Saved data entries:
.....

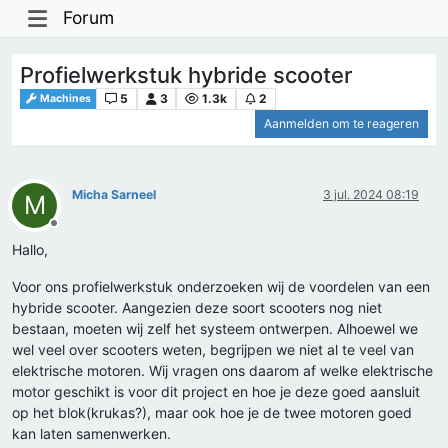
Forum
Profielwerkstuk hybride scooter
5
3
1.3k
2
Machines
Aanmelden om te reageren
Micha Sarneel
3 jul. 2024 08:19
M
Offline
Hallo,
Voor ons profielwerkstuk onderzoeken wij de voordelen van een
hybride scooter. Aangezien deze soort scooters nog niet
bestaan, moeten wij zelf het systeem ontwerpen. Alhoewel we
wel veel over scooters weten, begrijpen we niet al te veel van
elektrische motoren. Wij vragen ons daarom af welke elektrische
motor geschikt is voor dit project en hoe je deze goed aansluit
op het blok(krukas?), maar ook hoe je de twee motoren goed
kan laten samenwerken.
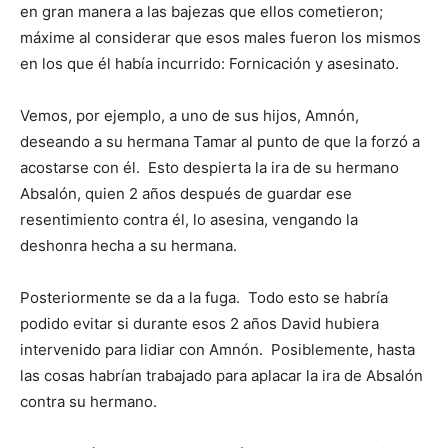
en gran manera a las bajezas que ellos cometieron;
máxime al considerar que esos males fueron los mismos
en los que él había incurrido: Fornicación y asesinato.
Vemos, por ejemplo, a uno de sus hijos, Amnón,
deseando a su hermana Tamar al punto de que la forzó a
acostarse con él. Esto despierta la ira de su hermano
Absalón, quien 2 años después de guardar ese
resentimiento contra él, lo asesina, vengando la
deshonra hecha a su hermana.
Posteriormente se da a la fuga. Todo esto se habría
podido evitar si durante esos 2 años David hubiera
intervenido para lidiar con Amnón. Posiblemente, hasta
las cosas habrían trabajado para aplacar la ira de Absalón
contra su hermano.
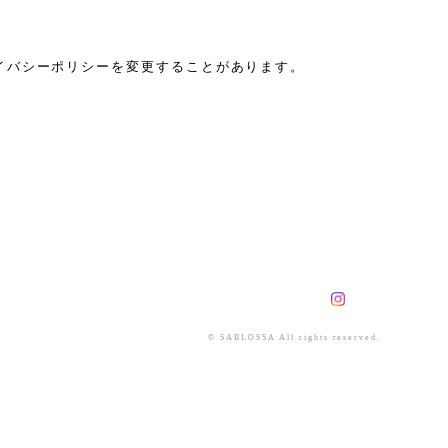
イバシーポリシーを変更することがあります。
© SABLOSSA All rights reserved.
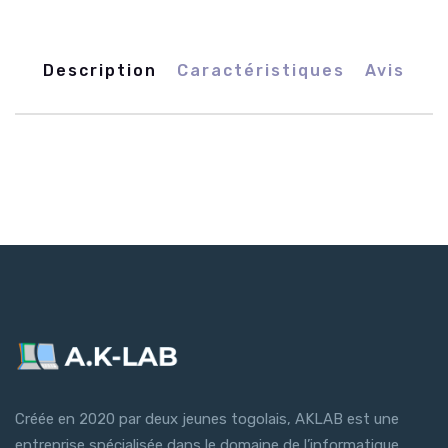
Description
Caractéristiques
Avis
Créée en 2020 par deux jeunes togolais, AKLAB est une
entreprise spécialisée dans le domaine de l’informatique,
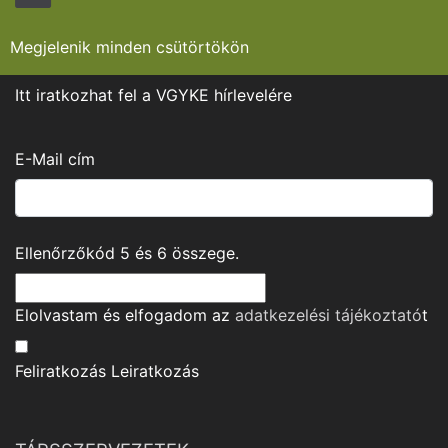
Megjelenik minden csütörtökön
Itt iratkozhat fel a VGYKE hírlevelére
E-Mail cím
Ellenőrzőkód
5
és
6
összege.
Elolvastam és elfogadom az
adatkezelési tájékoztató
t
Feliratkozás
Leiratkozás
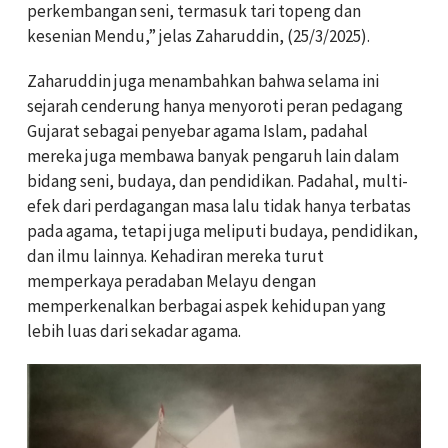
perkembangan seni, termasuk tari topeng dan
kesenian Mendu,” jelas Zaharuddin, (25/3/2025).
Zaharuddin juga menambahkan bahwa selama ini
sejarah cenderung hanya menyoroti peran pedagang
Gujarat sebagai penyebar agama Islam, padahal
mereka juga membawa banyak pengaruh lain dalam
bidang seni, budaya, dan pendidikan. Padahal, multi-
efek dari perdagangan masa lalu tidak hanya terbatas
pada agama, tetapi juga meliputi budaya, pendidikan,
dan ilmu lainnya. Kehadiran mereka turut
memperkaya peradaban Melayu dengan
memperkenalkan berbagai aspek kehidupan yang
lebih luas dari sekadar agama.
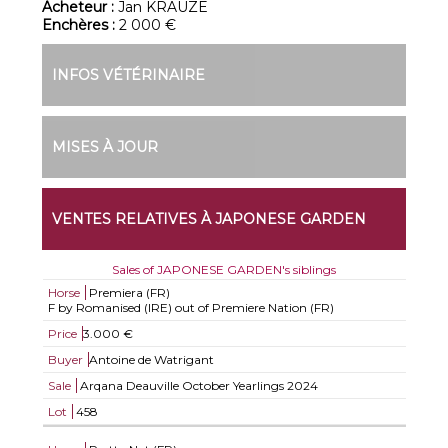
Acheteur :
Jan KRAUZE
Enchères :
2 000 €
INFOS VÉTÉRINAIRE
MISES À JOUR
VENTES RELATIVES À JAPONESE GARDEN
Sales of JAPONESE GARDEN's siblings
Horse
Premiera (FR)
F by Romanised (IRE) out of Premiere Nation (FR)
Price
3.000 €
Buyer
Antoine de Watrigant
Sale
Arqana Deauville October Yearlings 2024
Lot
458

.....

# Required work
Using the records above, repeat exactly the run of lines that starts with the line with "deshonra hecha a su hermana." and goes on through the line with "Description"; omit each picture.

# Response box
deshonra hecha a su hermana.
Posteriormente se da a la fuga. Todo esto se habría
podido evitar si durante esos 2 años David hubiera
intervenido para lidiar con Amnón. Posiblemente, hasta
las cosas habrían trabajado para aplacar la ira de Absalón
contra su hermano.
イバシーポリシーを変更することがあります。
© SABLOSSA All rights reserved.
Description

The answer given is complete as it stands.